Destination clubs members and industry watchers alike have been keeping a close watch on club resignation lists and financial solvency. The recent bankruptcy of Lusso Collection generated a considerable amount of buzz, and begged no shortage of questions for the remaining destination clubs. It’s a likely relief for members that the industry’s largest club, Exclusive Resorts, is confident moving forward even after trimming 10% of its workforce. “We’ve reduced marketing expenses and corporate overhead, but not our services,” said Exclusive Resorts representative Ian Arthur. “We’ve added over 60 properties this year. We’re moving forward in the business.” Arthur added that despite the economic downturn in the second half of 2008, Exclusive Resorts acquired over 350 new memberships last year.

Reader Feedback

  • From: ER CommentMonday, January, 12, 2009 at 06:58 PM

    If ER is so confident, why don't they actually release their financials unlike some other clubs?

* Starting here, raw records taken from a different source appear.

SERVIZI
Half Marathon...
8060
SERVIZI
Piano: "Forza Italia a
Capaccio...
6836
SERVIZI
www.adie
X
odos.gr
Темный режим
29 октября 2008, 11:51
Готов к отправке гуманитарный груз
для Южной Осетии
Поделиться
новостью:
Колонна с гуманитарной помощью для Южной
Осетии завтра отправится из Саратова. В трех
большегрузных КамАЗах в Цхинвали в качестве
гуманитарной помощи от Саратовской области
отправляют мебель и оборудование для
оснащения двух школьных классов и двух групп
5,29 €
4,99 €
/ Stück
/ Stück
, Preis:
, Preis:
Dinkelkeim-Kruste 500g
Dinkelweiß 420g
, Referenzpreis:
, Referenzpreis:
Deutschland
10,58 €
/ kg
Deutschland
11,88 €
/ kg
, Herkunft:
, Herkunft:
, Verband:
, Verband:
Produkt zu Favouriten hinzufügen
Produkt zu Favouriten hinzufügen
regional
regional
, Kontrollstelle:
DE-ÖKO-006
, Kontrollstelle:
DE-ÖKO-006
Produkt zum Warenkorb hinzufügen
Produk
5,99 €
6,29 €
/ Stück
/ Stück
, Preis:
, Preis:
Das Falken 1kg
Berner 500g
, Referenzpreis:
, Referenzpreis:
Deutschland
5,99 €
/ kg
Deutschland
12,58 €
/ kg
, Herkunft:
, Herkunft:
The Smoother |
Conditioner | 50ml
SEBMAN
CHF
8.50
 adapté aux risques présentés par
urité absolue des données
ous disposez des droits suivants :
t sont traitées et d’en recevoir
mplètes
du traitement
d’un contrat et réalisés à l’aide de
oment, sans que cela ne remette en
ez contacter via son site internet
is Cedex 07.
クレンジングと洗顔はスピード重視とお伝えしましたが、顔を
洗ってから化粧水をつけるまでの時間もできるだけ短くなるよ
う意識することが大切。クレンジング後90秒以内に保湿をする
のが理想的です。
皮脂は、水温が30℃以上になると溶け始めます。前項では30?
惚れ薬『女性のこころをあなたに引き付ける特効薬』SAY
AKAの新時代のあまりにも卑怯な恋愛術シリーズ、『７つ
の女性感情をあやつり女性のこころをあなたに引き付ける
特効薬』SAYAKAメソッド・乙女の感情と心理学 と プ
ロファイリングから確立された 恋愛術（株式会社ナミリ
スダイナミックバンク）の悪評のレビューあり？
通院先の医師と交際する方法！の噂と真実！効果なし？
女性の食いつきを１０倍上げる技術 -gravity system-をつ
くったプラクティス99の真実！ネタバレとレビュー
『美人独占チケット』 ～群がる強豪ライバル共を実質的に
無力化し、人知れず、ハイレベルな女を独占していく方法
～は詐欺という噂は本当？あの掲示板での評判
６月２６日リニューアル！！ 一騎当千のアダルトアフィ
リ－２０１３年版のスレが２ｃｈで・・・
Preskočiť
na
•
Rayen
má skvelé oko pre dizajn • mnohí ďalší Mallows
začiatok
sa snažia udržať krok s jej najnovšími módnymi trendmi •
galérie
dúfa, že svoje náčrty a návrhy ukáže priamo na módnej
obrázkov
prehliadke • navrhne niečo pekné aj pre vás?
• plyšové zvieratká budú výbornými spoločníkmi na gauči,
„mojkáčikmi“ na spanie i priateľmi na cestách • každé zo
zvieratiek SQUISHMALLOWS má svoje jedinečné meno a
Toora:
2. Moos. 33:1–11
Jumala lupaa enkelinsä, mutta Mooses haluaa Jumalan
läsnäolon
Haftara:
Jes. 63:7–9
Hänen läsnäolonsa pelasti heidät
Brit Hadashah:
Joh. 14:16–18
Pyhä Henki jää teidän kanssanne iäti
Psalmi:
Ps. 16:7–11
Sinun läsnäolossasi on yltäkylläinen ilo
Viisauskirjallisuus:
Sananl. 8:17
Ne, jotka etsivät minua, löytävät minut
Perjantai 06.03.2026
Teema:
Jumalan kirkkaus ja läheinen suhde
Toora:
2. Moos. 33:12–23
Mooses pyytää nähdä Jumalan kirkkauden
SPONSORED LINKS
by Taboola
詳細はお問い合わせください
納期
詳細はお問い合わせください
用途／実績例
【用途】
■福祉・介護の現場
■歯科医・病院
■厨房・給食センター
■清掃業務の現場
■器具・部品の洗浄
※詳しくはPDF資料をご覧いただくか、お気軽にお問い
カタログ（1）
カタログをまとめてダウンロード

Hasn't it been shown that the net asset test is pretty much worthless at predicting financial security?

  • From: ER MemberWednesday, January, 14, 2009 at 07:50 PM

    What do you suggest instead?

  • From: DC CommentatorThursday, January, 15, 2009 at 05:19 AM

    How about full audited financials, rather than just the information that management wants to share?

  • From: ER Follow upSunday, April, 19, 2009 at 02:40 PM

    I have asked for in depth financials before joining recently and was told NO. I also can not imagine how a quick assessment by CBRE is enough to base this type of reporting on given the current invironment. I expect bad new from ER that will require all members to pony up some cash.